> Given text
==============================
Well, that was unexpected.

Passing through downtown Vancouver yesterday on my last errands until the end of the Winter Olympics, I imagined I’d be affected by the games preparations in any number of ways. Not being a sports fan, I thought I might be offended by the waste. I might flee the crowds and the traffic prepared to be a hermit. I might be angry for the sake of the business owners who had to close down because the traffic restrictions mean that their staff can’t get in and they can’t get deliveries. I might even have been blown away by the spectacle and find myself looking forward to the games after all.

What I didn’t expect was to look around and feel that I had been dipped in tacky excess. Everything I saw was so over the top that it might have been orchestrated by Albert Speer.

The first thing that caught my eye were the banners covering a few of the buildings. Do we really need blowups of athletes six stories high? A Canadian flag ditto, covering most of two sides of a building? Boasts that the corporate owner of a building was an Olympic sponsor? Endless urgings to “Go, Canada, Go?”
==============================
> Aim of the exercise
Please answer these from the piece on Vancouver's Olympic preparations:
(a) Which part of Vancouver was the writer passing through?
(b) For whose sake might the writer have been angry?
(c) How high were the blowups of athletes on the banners?
The listing isn't needed for anything here.

> Data records
==============================
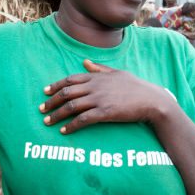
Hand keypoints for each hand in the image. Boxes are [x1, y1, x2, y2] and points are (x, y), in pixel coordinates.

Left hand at [40, 60, 175, 133]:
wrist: (152, 100)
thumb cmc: (136, 87)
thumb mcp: (117, 73)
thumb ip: (99, 69)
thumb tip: (84, 62)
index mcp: (97, 77)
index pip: (70, 79)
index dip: (56, 85)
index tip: (45, 92)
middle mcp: (95, 87)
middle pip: (67, 92)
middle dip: (52, 101)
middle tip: (41, 109)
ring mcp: (100, 99)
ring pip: (72, 106)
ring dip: (57, 115)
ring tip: (47, 122)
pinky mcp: (105, 113)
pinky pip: (83, 120)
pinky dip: (71, 125)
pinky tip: (65, 131)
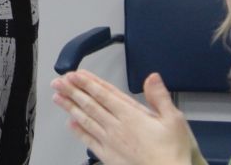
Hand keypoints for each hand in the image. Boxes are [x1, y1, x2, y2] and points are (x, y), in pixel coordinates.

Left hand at [51, 70, 199, 164]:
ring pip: (85, 120)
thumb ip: (160, 97)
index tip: (74, 75)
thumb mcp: (174, 120)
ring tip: (57, 97)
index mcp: (130, 115)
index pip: (103, 94)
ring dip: (70, 107)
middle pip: (89, 104)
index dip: (87, 83)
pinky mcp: (108, 155)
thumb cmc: (173, 152)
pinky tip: (70, 123)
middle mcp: (116, 126)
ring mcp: (110, 141)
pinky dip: (78, 131)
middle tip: (58, 81)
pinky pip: (89, 140)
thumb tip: (152, 77)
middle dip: (72, 91)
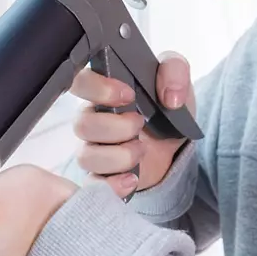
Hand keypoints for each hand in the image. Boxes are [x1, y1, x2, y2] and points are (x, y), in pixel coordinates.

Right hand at [71, 51, 194, 198]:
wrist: (175, 141)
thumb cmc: (165, 104)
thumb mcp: (177, 78)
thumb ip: (175, 70)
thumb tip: (170, 96)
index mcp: (103, 89)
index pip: (79, 82)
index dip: (97, 88)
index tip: (128, 95)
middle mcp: (92, 117)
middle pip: (81, 124)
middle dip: (115, 127)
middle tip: (140, 123)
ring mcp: (94, 148)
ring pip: (86, 156)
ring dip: (119, 155)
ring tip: (142, 150)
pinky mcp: (102, 175)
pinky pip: (92, 185)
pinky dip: (112, 184)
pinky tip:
==============================
> Output for this task
(a) Downtown Vancouver.
(b) The business owners who had to close down.
(c) Six stories high.